At the end of September, the Financial Conduct Authority (FCA) published its Retirement Income Market Data for the 2019/20 tax year, giving insight into how consumers are using the pension freedoms rules to access their pension savings.
There’s a lot of information available behind the key findings bulletin, and it can be tricky scanning through the numbers and trying to pick out which parts are surprising, what’s important, and which figures are alarming – or at least, which seem alarming at first glance.
Now, admittedly I’m much more of a words person than a numbers person, but there are two difficulties I always face looking at data like this.
Firstly, I think that sometimes, how things are represented can make an enormous difference. If I told you, quite truthfully, that the number of individuals who fully exhausted pensions worth £250,000+ without taking advice or guidance increased 13% in the second half of 2019/20 compared with the year before, it might set alarm bells ringing. However, if I told you that that equated to 97 people this year and 86 the year before, it’s not nearly so dramatic.
The second problem is that this data doesn’t show the underlying stories. I often read reports like this and finding myself wishing for some extra information to help give a fuller picture.
For example, one of the key statistics drawn out was that 42% of regular withdrawals were at a yearly rate of 8% or more. It definitely sounds bad.
However, there are a couple of things worth emphasising here. This isn’t 42% of all individuals or 42% of people at retirement age. It’s not even 42% of clients who have accessed a pension. It’s specifically 42% of pensions with a regular withdrawal set up, where at least one payment was made during the year. That’s already much less alarming than it first seems.
Breaking it down further by fund value, three quarters of the pensions in question were worth below £100,000, with more than half worth less than £50,000. If the concern is that the withdrawal rates are too high for the pensions to last for the clients’ lifetimes – it seems possible that in many of the cases, they were never intended to in the first place.
More questions than answers
The data tells us how much is being withdrawn from a specific pension, but it doesn’t tell us about the individual’s total pension provision, or other retirement savings they might have. How many of those savers have multiple pensions, and are withdrawing from one at a time? How many have defined benefit pensions, and are withdrawing from their defined contribution pension as a supplement, or to bridge a few years before the defined benefit pension begins? How many have used other means of saving for their retirement and are simply using up their pension first? How many are fully aware that they’re taking high withdrawals over an exceptional period but have no plans to continue at that rate long term?
I appreciate that you could answer any of those questions with the reply: ‘not all of them’.
I don’t doubt that there are savers among that 42% who are withdrawing high amounts from their only pension with little else to fall back on. But it doesn’t seem as though there’s enough information here to definitively conclude that two-fifths of people regularly withdrawing money from pensions are heading for financial disaster.

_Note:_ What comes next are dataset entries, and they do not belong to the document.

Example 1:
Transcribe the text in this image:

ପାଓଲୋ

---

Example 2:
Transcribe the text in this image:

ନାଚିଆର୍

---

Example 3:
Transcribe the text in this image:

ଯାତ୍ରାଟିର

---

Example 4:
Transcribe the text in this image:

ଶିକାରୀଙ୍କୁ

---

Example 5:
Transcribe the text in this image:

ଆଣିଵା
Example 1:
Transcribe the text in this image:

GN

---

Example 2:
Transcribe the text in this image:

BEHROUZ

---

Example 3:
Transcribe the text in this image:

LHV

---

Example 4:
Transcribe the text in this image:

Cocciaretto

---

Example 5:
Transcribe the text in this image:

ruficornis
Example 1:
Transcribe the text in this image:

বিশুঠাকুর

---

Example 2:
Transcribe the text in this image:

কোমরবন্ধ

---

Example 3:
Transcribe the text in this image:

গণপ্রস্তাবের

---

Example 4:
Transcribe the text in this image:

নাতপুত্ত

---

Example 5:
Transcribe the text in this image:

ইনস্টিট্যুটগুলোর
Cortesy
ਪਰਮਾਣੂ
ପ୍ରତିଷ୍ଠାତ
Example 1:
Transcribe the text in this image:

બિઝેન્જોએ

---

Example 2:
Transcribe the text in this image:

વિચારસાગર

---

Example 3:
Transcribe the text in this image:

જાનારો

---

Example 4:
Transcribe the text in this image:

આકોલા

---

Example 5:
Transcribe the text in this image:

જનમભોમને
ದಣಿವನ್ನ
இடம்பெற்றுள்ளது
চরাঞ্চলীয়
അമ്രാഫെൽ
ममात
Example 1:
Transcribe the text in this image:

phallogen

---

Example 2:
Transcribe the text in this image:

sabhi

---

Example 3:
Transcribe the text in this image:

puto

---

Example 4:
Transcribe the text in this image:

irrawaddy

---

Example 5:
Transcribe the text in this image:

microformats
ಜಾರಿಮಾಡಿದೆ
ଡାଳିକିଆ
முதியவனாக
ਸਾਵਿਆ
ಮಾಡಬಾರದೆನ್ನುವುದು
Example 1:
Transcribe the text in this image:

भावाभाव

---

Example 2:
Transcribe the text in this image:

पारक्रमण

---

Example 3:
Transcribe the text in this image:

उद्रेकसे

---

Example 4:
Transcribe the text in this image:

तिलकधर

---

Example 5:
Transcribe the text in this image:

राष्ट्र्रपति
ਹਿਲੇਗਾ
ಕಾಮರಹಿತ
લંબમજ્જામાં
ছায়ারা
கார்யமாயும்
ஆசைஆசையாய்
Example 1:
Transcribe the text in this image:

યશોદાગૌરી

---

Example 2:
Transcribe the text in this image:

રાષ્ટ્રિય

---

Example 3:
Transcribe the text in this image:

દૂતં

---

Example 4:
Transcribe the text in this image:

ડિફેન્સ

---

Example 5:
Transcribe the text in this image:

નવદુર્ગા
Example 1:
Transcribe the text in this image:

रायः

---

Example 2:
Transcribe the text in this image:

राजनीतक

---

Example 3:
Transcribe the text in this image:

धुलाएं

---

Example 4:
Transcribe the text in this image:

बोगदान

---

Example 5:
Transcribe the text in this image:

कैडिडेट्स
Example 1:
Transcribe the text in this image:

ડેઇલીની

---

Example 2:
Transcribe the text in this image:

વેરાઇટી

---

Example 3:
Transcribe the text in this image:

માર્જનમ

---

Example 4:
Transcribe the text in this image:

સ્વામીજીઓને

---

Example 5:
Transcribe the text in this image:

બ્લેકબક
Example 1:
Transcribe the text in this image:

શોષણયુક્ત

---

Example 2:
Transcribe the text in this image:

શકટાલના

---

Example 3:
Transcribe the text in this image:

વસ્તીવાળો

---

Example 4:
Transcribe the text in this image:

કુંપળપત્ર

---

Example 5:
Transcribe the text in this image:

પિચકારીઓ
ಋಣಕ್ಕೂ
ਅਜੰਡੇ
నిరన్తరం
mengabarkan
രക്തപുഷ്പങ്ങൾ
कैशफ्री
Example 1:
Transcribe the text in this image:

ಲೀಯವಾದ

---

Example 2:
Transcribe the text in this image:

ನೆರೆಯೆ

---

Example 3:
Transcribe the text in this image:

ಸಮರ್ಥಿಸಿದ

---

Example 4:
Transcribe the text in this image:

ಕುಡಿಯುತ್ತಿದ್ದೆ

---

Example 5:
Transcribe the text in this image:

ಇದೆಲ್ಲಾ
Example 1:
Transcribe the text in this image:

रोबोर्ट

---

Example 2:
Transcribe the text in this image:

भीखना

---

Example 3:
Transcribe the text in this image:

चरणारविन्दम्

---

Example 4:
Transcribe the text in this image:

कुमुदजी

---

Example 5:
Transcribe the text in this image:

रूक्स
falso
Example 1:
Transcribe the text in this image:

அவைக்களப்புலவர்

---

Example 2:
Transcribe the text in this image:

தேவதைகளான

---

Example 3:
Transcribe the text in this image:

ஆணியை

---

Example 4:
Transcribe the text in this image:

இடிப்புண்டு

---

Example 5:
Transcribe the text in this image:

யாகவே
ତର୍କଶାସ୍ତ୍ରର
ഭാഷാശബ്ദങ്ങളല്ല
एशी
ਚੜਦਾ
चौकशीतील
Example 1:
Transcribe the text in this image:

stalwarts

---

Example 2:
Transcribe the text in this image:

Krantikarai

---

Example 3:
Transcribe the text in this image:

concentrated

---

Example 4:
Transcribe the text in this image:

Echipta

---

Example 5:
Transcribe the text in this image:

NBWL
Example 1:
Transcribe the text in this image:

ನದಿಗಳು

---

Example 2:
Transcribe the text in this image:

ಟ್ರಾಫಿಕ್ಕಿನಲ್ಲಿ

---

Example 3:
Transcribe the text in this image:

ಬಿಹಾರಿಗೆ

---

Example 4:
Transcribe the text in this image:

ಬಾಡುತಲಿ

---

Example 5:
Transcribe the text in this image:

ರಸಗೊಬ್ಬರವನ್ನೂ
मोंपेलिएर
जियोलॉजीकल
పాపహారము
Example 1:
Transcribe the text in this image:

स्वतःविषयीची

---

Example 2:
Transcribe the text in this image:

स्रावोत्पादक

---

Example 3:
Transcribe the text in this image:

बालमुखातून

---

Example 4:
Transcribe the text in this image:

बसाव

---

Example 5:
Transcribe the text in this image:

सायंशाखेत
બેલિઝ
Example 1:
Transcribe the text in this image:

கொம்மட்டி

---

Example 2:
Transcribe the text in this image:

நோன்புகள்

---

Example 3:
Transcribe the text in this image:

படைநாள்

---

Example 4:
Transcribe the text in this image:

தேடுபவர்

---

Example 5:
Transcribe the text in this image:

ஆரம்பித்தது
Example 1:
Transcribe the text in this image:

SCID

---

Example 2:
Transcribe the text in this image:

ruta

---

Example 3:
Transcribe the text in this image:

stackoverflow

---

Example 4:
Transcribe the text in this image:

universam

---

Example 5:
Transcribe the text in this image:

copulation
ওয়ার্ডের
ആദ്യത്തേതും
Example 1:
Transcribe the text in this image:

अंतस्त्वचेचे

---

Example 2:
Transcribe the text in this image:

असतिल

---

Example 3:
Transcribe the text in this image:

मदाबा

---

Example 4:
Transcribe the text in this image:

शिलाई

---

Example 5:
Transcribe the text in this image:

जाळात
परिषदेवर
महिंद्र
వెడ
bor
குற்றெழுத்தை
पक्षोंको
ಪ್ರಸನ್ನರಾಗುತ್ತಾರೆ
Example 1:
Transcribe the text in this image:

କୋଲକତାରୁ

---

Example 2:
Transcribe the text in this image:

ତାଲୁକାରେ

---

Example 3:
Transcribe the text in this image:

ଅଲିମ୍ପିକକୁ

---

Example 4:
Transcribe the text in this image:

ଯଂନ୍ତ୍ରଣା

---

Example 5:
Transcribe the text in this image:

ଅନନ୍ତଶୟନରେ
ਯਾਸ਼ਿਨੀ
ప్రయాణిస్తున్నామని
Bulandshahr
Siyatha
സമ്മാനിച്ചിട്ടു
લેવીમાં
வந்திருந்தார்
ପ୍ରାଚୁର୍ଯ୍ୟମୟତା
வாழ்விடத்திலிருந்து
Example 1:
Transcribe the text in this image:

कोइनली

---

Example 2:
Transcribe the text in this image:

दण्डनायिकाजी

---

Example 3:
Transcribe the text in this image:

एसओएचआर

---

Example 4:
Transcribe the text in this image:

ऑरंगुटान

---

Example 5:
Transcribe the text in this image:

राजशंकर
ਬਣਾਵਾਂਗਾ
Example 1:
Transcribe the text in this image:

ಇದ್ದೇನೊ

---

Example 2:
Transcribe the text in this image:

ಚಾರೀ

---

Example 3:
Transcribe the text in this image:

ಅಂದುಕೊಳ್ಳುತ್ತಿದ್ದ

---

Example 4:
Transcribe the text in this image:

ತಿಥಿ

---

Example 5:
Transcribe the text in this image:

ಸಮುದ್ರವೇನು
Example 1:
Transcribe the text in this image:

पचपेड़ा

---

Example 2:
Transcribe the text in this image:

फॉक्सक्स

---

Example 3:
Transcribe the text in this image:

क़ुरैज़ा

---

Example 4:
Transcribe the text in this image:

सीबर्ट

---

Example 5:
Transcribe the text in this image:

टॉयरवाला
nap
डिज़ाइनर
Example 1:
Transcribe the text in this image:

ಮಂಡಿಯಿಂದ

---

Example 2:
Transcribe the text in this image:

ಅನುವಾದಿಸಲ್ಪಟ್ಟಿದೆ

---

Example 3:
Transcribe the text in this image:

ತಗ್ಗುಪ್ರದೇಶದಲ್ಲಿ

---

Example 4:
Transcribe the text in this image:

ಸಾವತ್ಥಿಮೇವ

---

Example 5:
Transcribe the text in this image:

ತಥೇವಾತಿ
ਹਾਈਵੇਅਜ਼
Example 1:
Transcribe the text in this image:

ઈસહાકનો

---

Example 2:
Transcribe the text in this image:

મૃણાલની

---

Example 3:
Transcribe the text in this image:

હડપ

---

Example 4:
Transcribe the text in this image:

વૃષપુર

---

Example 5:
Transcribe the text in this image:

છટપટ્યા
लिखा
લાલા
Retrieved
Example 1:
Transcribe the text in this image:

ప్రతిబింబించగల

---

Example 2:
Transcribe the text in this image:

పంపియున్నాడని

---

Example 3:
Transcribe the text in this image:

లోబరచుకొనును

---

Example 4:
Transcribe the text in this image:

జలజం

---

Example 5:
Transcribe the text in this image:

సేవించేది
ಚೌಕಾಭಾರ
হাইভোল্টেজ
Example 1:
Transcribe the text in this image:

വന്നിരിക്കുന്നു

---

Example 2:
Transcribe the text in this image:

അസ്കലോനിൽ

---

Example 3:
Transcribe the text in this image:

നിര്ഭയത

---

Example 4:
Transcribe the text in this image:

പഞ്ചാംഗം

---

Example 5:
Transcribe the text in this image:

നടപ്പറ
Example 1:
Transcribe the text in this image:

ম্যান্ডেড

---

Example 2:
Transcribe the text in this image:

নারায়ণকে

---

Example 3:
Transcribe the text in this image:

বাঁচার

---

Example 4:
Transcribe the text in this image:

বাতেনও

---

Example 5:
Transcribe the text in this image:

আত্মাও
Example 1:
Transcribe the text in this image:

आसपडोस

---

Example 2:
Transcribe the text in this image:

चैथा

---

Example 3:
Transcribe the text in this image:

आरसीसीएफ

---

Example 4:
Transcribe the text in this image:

I also appreciate that bemoaning problems with statistics is not highly original. But I do think it is important if statistics like these can be used to inform opinions and justify suggestions for further changes to pension rules and regulations.
It’s important to have the full picture behind snippets like these before making assumptions about what they mean and how we should respond. With that in mind, I think it’s ok to keep questioning the data – even if it’s nothing new.